The specific qualification approach and rule logic vary by domain. The architectural pattern remains constant.

The Commitment

Koher is a ten-year practice.

The architecture is demonstrated through tools that ship open source. The first three releases — Coherence Diagnostic, Play Shape Diagnostic, and Fragment Mapper — are under the MIT licence. Every tool released after 5 April 2026 is under AGPL-3.0, which protects the commons by requiring anyone who hosts the tools as a network service to share their modifications. The split exists because the three MIT releases predate the AGPL decision, and changing the licence of code that has already been visited, read, and downloaded would create confusion for early users who took the original terms at face value. The three MIT tools therefore stay MIT. Each tool solves one narrow problem using the three-layer pattern. Some will be useful. Some will not. All add to the body of work.

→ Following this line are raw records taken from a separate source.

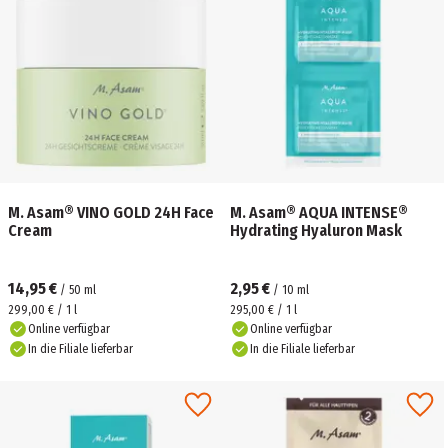
M. Asam® VINO GOLD 24H Face
M. Asam® AQUA INTENSE®
Cream
Hydrating Hyaluron Mask
14,95 €
2,95 €
/
50
ml
/
10
ml
299,00 € / 1 l
295,00 € / 1 l
Online verfügbar
Online verfügbar
In die Filiale lieferbar
In die Filiale lieferbar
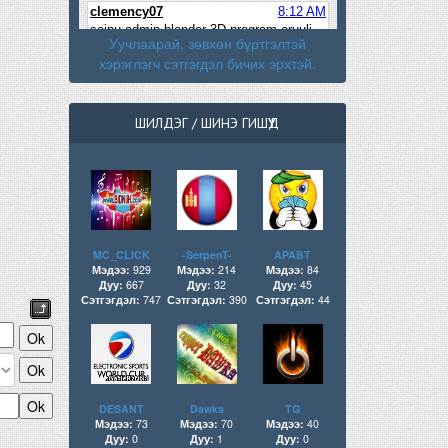
Уучлаарай, зөвхөн бүртгэлтэй
хэрэглэгч сэтгэгдэл бичих эрхтэй.
ШИЛДЭГ / ШИНЭ ГИШҮҮД
MC_CLICK
-SerpenT-
APABT
Мэдээ:
929
Мэдээ:
214
Мэдээ:
84
Дуу:
667
Дуу:
32
Дуу:
45
Сэтгэгдэл:
747
Сэтгэгдэл:
390
Сэтгэгдэл:
44
DESANT
Dawka
TG
Мэдээ:
73
Мэдээ:
70
Мэдээ:
40
Дуу:
0
Дуу:
1
Дуу:
0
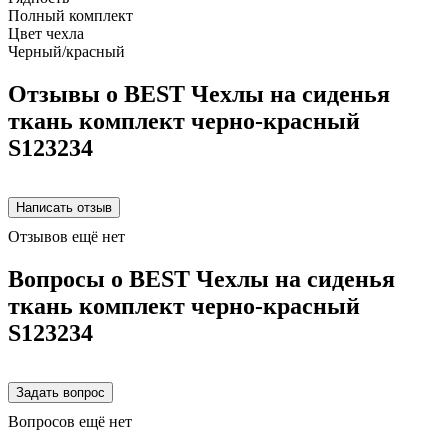
Полный комплект
Цвет чехла
Черный/красный
Отзывы о BEST Чехлы на сиденья
ткань комплект черно-красный
S123234
Отзывов ещё нет
Вопросы о BEST Чехлы на сиденья
ткань комплект черно-красный
S123234
Вопросов ещё нет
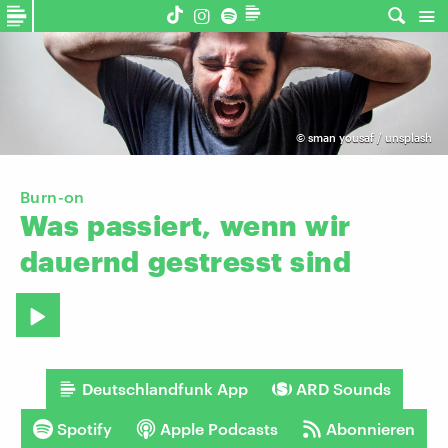
©
sman yousaf / unsplash
Burn-on
Was
passiert,
wenn
wir
dauernd
gestresst
sind
Deutschlandfunk App
ARD Sounds
Spotify
Apple Podcasts
Abonnieren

The tools are free and always will be. The consultancy exists for those who want help applying the architecture in their own domain. But the practice continues whether or not anyone pays. [Correction, April 2026: there is no consultancy. Koher pivoted out of consultancy in February 2026 to become a teacher-making-tools practice. Funding now comes through grants, patrons, and personal commitment — never through paid services.]

This is not a startup seeking product-market fit. It is a body of thought that compounds over time.

Summary

The Koher Architecture

Qualification

Transform unstructured input into structured signals

Humans or AI extract what is present

Rules

Apply deterministic logic to produce judgements

Code handles judgement

Language

Translate judgements into readable explanation

AI narrates decisions already made

The separation is the architecture.

AI handles language. Code handles judgement. Humans make decisions.